## What is required
Please extract these rows verbatim, starting at the first row and ending at the row that contains "امام عاشور يعتذر لمنظومة", with both included.

[Source records]
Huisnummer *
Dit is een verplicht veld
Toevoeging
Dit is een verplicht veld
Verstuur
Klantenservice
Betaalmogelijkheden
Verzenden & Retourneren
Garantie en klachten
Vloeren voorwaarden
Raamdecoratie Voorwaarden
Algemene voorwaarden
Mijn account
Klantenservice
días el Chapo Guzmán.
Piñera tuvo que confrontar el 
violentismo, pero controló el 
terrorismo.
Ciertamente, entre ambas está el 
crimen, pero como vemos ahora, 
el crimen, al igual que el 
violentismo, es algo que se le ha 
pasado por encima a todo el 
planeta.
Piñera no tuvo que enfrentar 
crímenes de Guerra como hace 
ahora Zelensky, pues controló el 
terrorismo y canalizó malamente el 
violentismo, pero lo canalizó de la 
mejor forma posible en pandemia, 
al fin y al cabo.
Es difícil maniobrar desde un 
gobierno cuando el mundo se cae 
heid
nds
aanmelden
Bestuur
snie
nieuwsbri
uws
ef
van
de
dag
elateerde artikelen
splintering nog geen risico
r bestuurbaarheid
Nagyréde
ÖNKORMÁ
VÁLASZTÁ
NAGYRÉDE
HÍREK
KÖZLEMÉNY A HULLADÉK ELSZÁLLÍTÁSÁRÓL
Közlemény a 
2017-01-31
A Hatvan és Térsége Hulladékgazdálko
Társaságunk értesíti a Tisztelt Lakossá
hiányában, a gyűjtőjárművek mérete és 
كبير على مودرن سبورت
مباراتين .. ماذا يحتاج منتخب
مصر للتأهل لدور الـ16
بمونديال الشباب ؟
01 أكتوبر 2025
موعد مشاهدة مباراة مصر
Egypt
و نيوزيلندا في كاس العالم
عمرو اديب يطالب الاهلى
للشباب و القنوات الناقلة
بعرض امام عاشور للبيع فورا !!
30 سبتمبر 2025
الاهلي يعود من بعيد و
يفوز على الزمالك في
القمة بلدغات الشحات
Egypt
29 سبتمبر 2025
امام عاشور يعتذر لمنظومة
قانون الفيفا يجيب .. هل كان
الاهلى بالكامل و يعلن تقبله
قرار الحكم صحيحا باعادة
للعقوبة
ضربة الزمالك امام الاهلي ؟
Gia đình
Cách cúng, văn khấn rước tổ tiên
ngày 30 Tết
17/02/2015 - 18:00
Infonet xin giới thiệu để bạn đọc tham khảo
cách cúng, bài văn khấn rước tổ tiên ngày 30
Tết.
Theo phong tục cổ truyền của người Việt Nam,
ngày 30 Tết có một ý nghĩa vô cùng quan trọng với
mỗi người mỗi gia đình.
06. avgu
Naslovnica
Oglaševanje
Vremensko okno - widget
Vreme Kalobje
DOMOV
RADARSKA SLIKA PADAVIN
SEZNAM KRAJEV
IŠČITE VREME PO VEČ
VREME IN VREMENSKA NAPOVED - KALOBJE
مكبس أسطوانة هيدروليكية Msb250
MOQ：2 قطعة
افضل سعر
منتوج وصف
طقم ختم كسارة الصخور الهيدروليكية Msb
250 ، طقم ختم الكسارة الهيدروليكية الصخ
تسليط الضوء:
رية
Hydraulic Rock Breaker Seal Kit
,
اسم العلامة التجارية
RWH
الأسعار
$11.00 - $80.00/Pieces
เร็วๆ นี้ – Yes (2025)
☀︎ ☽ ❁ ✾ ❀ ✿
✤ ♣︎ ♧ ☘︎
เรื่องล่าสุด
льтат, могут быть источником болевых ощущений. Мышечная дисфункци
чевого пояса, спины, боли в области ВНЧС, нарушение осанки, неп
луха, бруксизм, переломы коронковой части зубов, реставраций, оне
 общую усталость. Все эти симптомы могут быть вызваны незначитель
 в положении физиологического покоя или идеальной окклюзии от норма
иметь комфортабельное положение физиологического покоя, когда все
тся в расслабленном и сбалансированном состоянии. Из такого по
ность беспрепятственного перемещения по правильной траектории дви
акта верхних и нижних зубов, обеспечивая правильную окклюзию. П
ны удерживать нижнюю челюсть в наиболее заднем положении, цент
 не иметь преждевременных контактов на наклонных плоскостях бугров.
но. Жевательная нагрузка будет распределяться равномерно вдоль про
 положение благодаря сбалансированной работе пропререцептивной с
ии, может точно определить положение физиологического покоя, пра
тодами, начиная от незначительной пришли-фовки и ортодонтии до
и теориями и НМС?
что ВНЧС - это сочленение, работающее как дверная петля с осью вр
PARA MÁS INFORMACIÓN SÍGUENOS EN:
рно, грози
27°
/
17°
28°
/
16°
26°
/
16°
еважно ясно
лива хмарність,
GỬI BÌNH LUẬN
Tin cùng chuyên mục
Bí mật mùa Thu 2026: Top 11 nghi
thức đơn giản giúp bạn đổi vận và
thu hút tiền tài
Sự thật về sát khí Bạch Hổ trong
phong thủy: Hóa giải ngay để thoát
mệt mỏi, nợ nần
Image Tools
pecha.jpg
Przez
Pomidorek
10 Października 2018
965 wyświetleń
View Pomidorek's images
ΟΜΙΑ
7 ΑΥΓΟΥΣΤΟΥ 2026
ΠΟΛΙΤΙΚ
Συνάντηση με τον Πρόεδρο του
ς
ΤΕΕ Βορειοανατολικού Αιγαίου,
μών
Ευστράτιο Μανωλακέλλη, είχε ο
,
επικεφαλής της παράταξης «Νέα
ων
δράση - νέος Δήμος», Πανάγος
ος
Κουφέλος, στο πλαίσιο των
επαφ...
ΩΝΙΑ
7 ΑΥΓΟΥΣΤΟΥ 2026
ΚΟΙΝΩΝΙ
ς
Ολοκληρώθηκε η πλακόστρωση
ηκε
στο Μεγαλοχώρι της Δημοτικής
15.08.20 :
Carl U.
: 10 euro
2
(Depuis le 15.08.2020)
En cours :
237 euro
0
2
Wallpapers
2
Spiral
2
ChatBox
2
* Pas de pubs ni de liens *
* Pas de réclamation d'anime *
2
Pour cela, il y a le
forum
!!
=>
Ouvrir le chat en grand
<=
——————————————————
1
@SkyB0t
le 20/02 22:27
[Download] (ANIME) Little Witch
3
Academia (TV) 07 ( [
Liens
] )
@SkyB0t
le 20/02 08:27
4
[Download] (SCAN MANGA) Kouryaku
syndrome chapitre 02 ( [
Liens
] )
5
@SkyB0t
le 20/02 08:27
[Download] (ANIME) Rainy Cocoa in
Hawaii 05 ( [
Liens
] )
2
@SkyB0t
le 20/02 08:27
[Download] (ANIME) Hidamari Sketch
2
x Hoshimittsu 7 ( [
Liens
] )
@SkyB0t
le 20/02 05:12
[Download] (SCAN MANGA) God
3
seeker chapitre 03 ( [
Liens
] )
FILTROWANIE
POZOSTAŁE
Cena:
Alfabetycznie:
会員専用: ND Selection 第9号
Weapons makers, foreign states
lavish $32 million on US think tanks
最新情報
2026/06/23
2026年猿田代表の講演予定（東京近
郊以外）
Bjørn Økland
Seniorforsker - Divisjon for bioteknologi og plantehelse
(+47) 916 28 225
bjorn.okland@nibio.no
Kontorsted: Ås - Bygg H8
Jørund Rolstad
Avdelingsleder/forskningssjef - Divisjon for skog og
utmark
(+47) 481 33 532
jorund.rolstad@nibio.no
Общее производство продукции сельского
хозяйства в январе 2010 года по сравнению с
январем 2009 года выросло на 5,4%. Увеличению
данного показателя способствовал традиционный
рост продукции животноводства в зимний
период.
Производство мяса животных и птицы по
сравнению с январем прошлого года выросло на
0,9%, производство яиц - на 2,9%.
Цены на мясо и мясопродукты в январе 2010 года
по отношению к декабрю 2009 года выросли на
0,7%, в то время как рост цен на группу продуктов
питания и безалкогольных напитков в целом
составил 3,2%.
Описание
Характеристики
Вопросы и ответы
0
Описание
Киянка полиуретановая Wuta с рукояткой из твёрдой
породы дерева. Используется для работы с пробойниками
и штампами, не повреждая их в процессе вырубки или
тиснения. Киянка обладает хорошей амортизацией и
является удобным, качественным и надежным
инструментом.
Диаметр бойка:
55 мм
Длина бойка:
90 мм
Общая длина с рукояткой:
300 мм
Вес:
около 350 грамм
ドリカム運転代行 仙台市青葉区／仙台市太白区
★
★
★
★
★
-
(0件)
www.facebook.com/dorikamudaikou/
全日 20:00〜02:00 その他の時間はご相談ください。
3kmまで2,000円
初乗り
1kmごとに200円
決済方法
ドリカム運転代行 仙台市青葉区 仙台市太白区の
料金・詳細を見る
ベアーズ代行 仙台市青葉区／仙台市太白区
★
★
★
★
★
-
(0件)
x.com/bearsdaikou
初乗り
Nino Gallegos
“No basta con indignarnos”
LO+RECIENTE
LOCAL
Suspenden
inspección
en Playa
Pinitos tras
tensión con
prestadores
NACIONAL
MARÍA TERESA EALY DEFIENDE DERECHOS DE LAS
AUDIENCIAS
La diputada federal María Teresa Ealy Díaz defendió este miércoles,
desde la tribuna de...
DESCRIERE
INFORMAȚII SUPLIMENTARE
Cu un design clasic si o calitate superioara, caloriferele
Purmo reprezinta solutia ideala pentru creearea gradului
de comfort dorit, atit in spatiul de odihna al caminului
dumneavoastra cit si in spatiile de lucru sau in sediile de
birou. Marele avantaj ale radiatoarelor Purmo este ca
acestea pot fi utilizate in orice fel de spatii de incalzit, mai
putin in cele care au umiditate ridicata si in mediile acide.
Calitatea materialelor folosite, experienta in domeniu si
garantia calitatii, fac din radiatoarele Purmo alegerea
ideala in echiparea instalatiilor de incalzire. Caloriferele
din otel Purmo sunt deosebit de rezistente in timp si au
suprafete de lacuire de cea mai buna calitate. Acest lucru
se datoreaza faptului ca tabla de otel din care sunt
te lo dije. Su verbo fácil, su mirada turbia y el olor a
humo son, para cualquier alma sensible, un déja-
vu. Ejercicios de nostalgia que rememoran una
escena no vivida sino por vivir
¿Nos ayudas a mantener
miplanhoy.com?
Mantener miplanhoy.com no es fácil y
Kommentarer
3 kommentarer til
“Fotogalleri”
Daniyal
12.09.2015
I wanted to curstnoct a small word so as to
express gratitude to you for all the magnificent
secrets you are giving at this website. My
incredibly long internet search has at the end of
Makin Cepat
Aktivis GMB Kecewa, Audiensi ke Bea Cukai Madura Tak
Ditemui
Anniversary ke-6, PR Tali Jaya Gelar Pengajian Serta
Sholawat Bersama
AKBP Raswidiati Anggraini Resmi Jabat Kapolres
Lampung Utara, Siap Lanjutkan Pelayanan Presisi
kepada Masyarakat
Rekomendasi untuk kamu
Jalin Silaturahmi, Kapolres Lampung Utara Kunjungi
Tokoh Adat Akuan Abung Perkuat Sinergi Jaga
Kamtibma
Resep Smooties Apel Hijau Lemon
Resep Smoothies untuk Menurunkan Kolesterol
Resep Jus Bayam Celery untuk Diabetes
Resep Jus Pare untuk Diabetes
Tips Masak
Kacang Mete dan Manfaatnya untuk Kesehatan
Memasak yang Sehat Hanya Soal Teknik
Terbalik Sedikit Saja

## Answer to the problem
Huisnummer *
Dit is een verplicht veld
Toevoeging
Dit is een verplicht veld
Verstuur
Klantenservice
Betaalmogelijkheden
Verzenden & Retourneren
Garantie en klachten
Vloeren voorwaarden
Raamdecoratie Voorwaarden
Algemene voorwaarden
Mijn account
Klantenservice
días el Chapo Guzmán.
Piñera tuvo que confrontar el 
violentismo, pero controló el 
terrorismo.
Ciertamente, entre ambas está el 
crimen, pero como vemos ahora, 
el crimen, al igual que el 
violentismo, es algo que se le ha 
pasado por encima a todo el 
planeta.
Piñera no tuvo que enfrentar 
crímenes de Guerra como hace 
ahora Zelensky, pues controló el 
terrorismo y canalizó malamente el 
violentismo, pero lo canalizó de la 
mejor forma posible en pandemia, 
al fin y al cabo.
Es difícil maniobrar desde un 
gobierno cuando el mundo se cae 
heid
nds
aanmelden
Bestuur
snie
nieuwsbri
uws
ef
van
de
dag
elateerde artikelen
splintering nog geen risico
r bestuurbaarheid
Nagyréde
ÖNKORMÁ
VÁLASZTÁ
NAGYRÉDE
HÍREK
KÖZLEMÉNY A HULLADÉK ELSZÁLLÍTÁSÁRÓL
Közlemény a 
2017-01-31
A Hatvan és Térsége Hulladékgazdálko
Társaságunk értesíti a Tisztelt Lakossá
hiányában, a gyűjtőjárművek mérete és 
كبير على مودرن سبورت
مباراتين .. ماذا يحتاج منتخب
مصر للتأهل لدور الـ16
بمونديال الشباب ؟
01 أكتوبر 2025
موعد مشاهدة مباراة مصر
Egypt
و نيوزيلندا في كاس العالم
عمرو اديب يطالب الاهلى
للشباب و القنوات الناقلة
بعرض امام عاشور للبيع فورا !!
30 سبتمبر 2025
الاهلي يعود من بعيد و
يفوز على الزمالك في
القمة بلدغات الشحات
Egypt
29 سبتمبر 2025
امام عاشور يعتذر لمنظومة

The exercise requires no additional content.